Ari Monkarsh: Business as a Game

In the past, I’ve written an all-encompassing piece on my idea of treating business as a game. Now, in step-by-step increments, I’m going to break down the process and put on display how you and anyone else can reap the same rewards that I have in my business life. And these rewards aren’t necessarily limited to your success within a business or the successes that your business may experience, tackling business as if it were a game extends far beyond just increases in sales numbers or revenue–it allows for you to enjoy what you’re doing and brings fun into the business world.


The business as a game mindset has been laid out before, but now we’ll dive into the strategy aspect of it–perhaps the most important part of approaching business as a game.


The strategic mindset encompasses two distinctly separate portions of treating business as a game.
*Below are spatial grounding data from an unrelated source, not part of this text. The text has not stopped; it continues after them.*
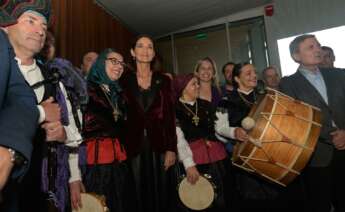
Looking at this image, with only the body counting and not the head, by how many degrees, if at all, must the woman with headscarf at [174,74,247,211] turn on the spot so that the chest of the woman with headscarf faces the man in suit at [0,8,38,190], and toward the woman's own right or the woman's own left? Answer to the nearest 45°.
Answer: approximately 45° to the woman's own right

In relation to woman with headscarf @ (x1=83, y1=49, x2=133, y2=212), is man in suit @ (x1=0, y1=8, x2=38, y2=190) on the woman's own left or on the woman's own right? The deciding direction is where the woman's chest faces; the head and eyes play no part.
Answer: on the woman's own right

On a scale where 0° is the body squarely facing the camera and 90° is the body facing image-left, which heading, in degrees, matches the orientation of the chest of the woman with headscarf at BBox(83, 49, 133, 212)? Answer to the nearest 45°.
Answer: approximately 315°

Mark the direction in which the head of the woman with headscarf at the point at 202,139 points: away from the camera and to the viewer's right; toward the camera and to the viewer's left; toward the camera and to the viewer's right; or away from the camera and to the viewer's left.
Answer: toward the camera and to the viewer's right

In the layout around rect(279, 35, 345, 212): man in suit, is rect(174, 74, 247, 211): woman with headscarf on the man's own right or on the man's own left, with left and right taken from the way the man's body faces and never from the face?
on the man's own right
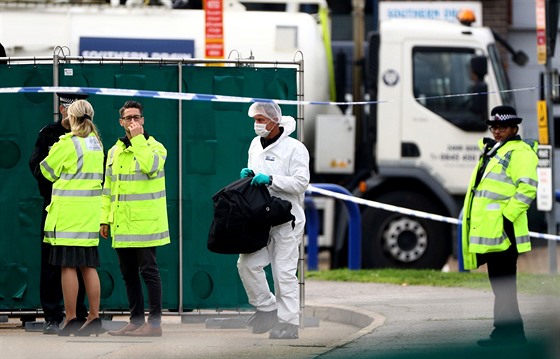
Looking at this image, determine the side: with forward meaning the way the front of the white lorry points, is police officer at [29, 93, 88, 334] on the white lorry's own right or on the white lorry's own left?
on the white lorry's own right

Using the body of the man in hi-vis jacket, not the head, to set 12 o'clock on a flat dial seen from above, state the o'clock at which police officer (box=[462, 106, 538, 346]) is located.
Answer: The police officer is roughly at 8 o'clock from the man in hi-vis jacket.

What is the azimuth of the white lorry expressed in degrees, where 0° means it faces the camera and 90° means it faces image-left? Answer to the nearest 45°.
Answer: approximately 270°

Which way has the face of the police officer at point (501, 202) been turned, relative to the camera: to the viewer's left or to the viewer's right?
to the viewer's left

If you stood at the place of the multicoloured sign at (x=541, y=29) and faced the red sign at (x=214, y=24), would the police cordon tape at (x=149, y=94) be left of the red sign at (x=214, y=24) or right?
left
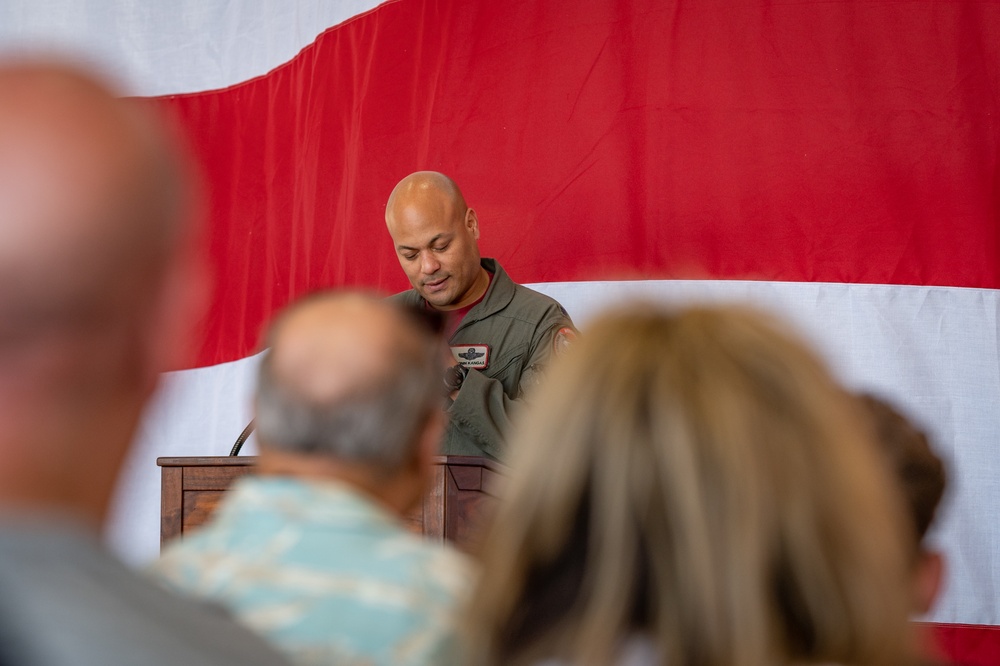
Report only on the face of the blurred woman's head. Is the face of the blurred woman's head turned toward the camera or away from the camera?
away from the camera

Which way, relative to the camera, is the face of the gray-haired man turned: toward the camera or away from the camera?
away from the camera

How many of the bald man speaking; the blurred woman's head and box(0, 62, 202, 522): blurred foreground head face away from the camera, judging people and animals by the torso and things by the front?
2

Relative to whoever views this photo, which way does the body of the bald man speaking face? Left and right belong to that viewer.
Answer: facing the viewer and to the left of the viewer

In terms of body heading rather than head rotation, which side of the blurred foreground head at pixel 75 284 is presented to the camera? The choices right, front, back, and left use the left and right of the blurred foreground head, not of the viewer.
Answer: back

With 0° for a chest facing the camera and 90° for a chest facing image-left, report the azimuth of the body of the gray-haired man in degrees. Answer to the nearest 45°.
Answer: approximately 225°

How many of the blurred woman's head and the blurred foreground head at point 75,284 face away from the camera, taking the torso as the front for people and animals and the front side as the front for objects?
2

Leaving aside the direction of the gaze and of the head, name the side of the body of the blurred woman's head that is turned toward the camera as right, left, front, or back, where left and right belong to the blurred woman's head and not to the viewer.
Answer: back

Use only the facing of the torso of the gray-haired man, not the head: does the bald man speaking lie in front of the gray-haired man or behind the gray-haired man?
in front

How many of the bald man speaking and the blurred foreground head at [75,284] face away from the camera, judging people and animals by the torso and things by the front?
1

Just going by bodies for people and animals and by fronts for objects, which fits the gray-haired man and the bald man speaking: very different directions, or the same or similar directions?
very different directions
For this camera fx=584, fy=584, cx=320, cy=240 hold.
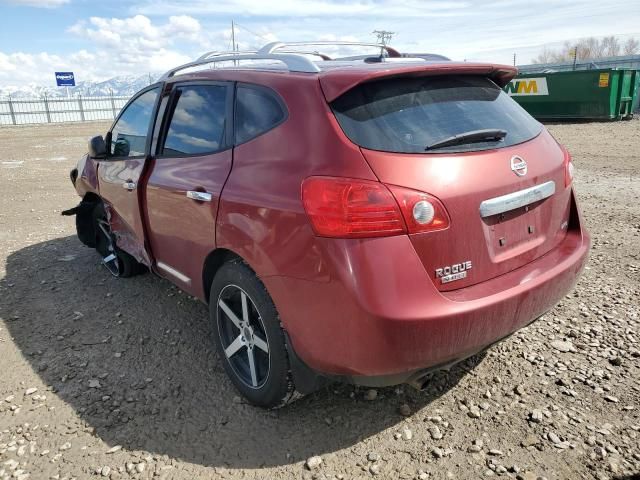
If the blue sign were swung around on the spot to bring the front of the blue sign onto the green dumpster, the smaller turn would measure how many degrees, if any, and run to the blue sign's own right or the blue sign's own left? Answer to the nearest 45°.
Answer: approximately 45° to the blue sign's own left

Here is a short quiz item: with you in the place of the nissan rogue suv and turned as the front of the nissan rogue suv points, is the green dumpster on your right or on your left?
on your right

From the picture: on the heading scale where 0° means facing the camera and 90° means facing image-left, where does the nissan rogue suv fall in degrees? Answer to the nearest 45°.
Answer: approximately 135°

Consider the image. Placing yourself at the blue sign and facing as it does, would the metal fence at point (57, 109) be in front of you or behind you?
in front

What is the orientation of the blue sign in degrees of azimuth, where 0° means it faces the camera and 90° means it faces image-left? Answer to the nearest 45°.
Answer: approximately 0°

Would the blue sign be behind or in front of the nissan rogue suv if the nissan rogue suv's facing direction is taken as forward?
in front

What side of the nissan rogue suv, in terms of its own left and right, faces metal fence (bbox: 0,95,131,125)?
front

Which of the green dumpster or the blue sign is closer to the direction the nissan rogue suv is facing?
the blue sign

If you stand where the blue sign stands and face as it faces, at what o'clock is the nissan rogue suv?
The nissan rogue suv is roughly at 12 o'clock from the blue sign.

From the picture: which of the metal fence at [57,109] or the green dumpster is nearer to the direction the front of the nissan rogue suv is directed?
the metal fence

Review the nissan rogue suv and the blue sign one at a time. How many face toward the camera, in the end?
1

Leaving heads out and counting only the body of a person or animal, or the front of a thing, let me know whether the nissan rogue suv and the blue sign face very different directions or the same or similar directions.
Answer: very different directions
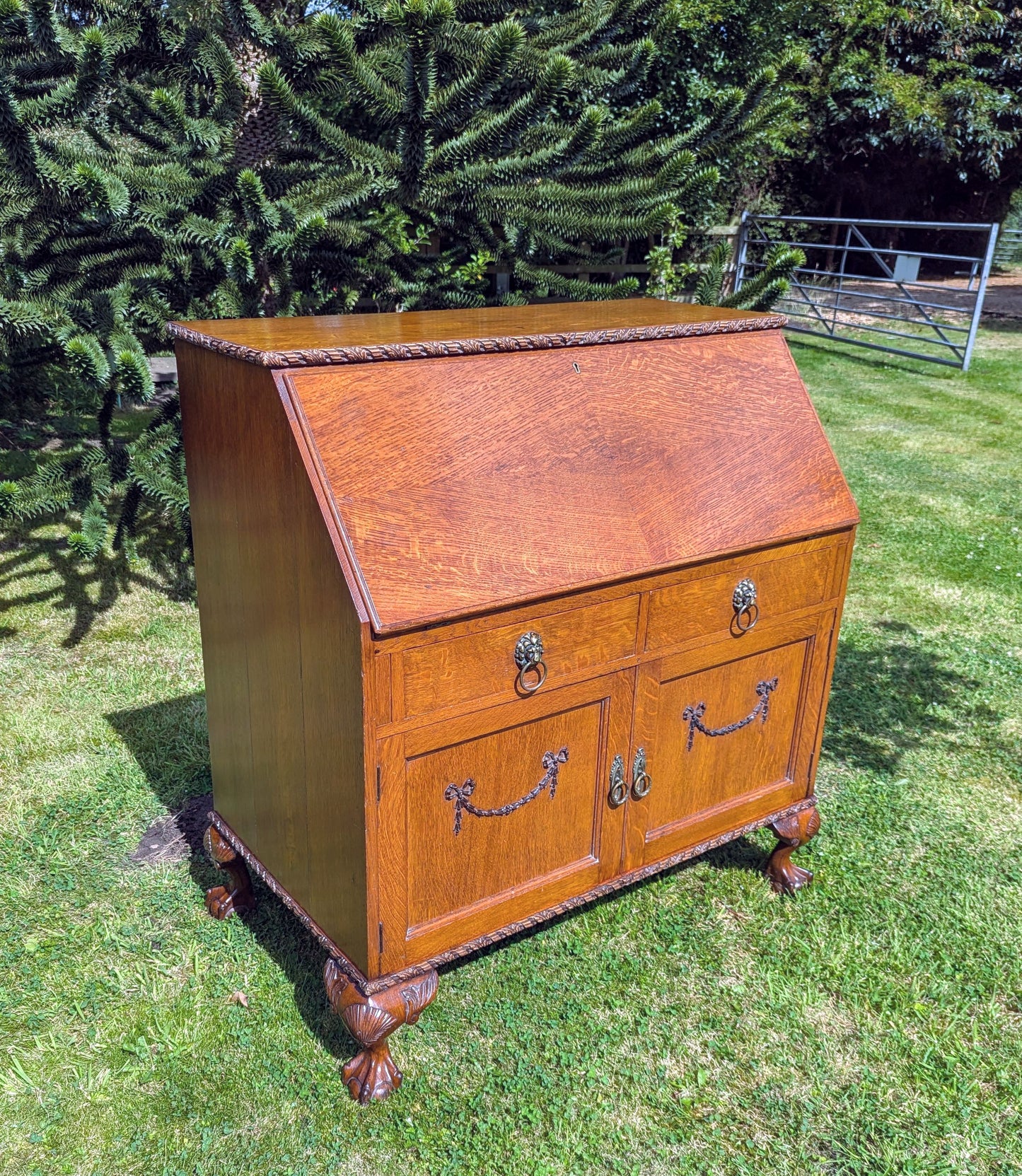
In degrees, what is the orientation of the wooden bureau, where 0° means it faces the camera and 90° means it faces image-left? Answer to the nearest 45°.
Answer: approximately 315°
First and foremost comes the approach.


Playing with the end in mind–focusing on the end-goals ahead of your immediate next move is a hugely important factor of business as a game. But the strategic “board game” mindset should be on your mind from the beginning of any and all business dealings.


Proper strategizing starts before the game–it involves doing your research and preparing yourself for what lies ahead. Just as you’ll enter a game of tennis or just as any Major League Baseball team enters each game, you have to know your opponent. Know their strengths, know their weaknesses, and know how to play to them. Approach the meeting the same way as you’d approach any other game–with a strategy in mind, how you’ll tackle the strategy and, finally, how you’ll adapt.


Adaptation is the reactive portion of strategizing in both business and games. l strategy, whether you’re talking about a board game or a business negotiation, is both proactive and reactive. Adaptation is key to strategy, and while it may not come in advance and therefore wouldn’t be a facet of preparation, being able to roll with the punches and react to what your opponent presents you with.


If you need to adapt and change your strategy on the fly, it doesn’t mean you’ve done anything wrong. However it may mean you didn’t necessarily adequately plan ahead. In chess, it’s important not only to consider your own moves, but to consider the moves of your opponent, that is, how they will react to what you do. Your job is to stay one step ahead both in games, and in business.